WORK TASK |
Once the images are set aside, print the remaining lines below exactly.

GIVEN RECORDS |
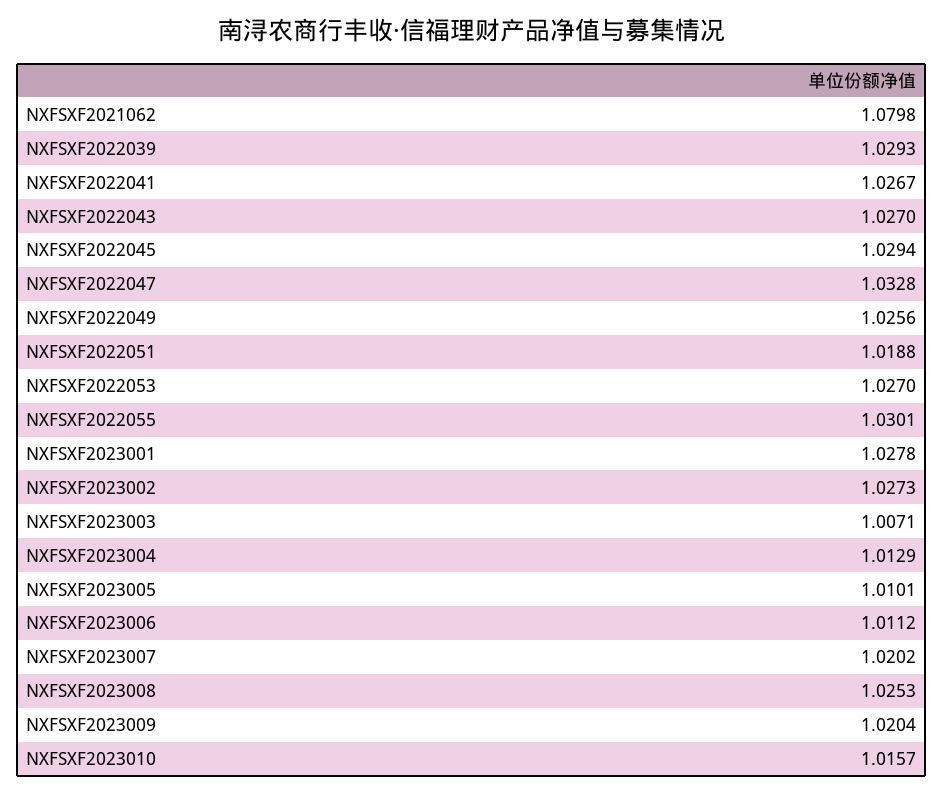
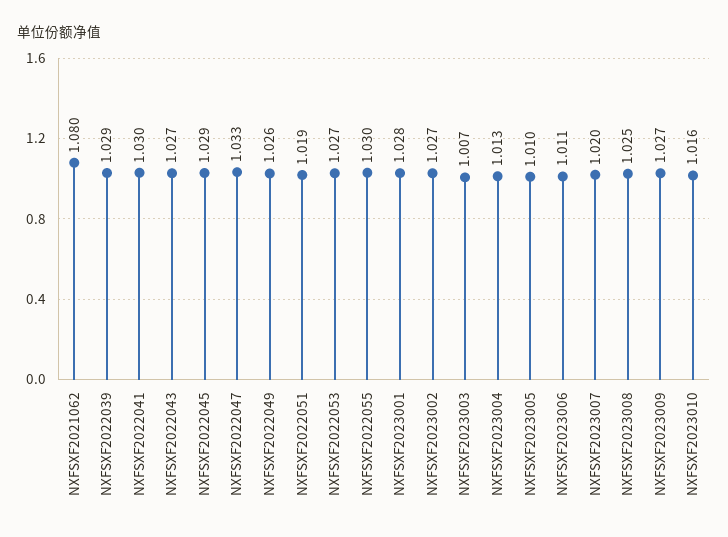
  {
    "NXFSXF2021062": 1.0798,
    "NXFSXF2022039": 1.0293,
-   "NXFSXF2022041": 1.0267,
+   "NXFSXF2022041": 1.03,
    "NXFSXF2022043": 1.027,
    "NXFSXF2022045": 1.0294,
    "NXFSXF2022047": 1.0328,
    "NXFSXF2022049": 1.0256,
    "NXFSXF2022051": 1.0188,
    "NXFSXF2022053": 1.027,
    "NXFSXF2022055": 1.0301,
    "NXFSXF2023001": 1.0278,
    "NXFSXF2023002": 1.0273,
    "NXFSXF2023003": 1.0071,
    "NXFSXF2023004": 1.0129,
    "NXFSXF2023005": 1.0101,
    "NXFSXF2023006": 1.0112,
    "NXFSXF2023007": 1.0202,
    "NXFSXF2023008": 1.0253,
-   "NXFSXF2023009": 1.0204,
+   "NXFSXF2023009": 1.027,
    "NXFSXF2023010": 1.0157
  }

ANSWER TO THIS PROBLEM |
  {
    "NXFSXF2021062": 1.0798,
    "NXFSXF2022039": 1.0293,
-   "NXFSXF2022041": 1.0267,
+   "NXFSXF2022041": 1.03,
    "NXFSXF2022043": 1.027,
    "NXFSXF2022045": 1.0294,
    "NXFSXF2022047": 1.0328,
    "NXFSXF2022049": 1.0256,
    "NXFSXF2022051": 1.0188,
    "NXFSXF2022053": 1.027,
    "NXFSXF2022055": 1.0301,
    "NXFSXF2023001": 1.0278,
    "NXFSXF2023002": 1.0273,
    "NXFSXF2023003": 1.0071,
    "NXFSXF2023004": 1.0129,
    "NXFSXF2023005": 1.0101,
    "NXFSXF2023006": 1.0112,
    "NXFSXF2023007": 1.0202,
    "NXFSXF2023008": 1.0253,
-   "NXFSXF2023009": 1.0204,
+   "NXFSXF2023009": 1.027,
    "NXFSXF2023010": 1.0157
  }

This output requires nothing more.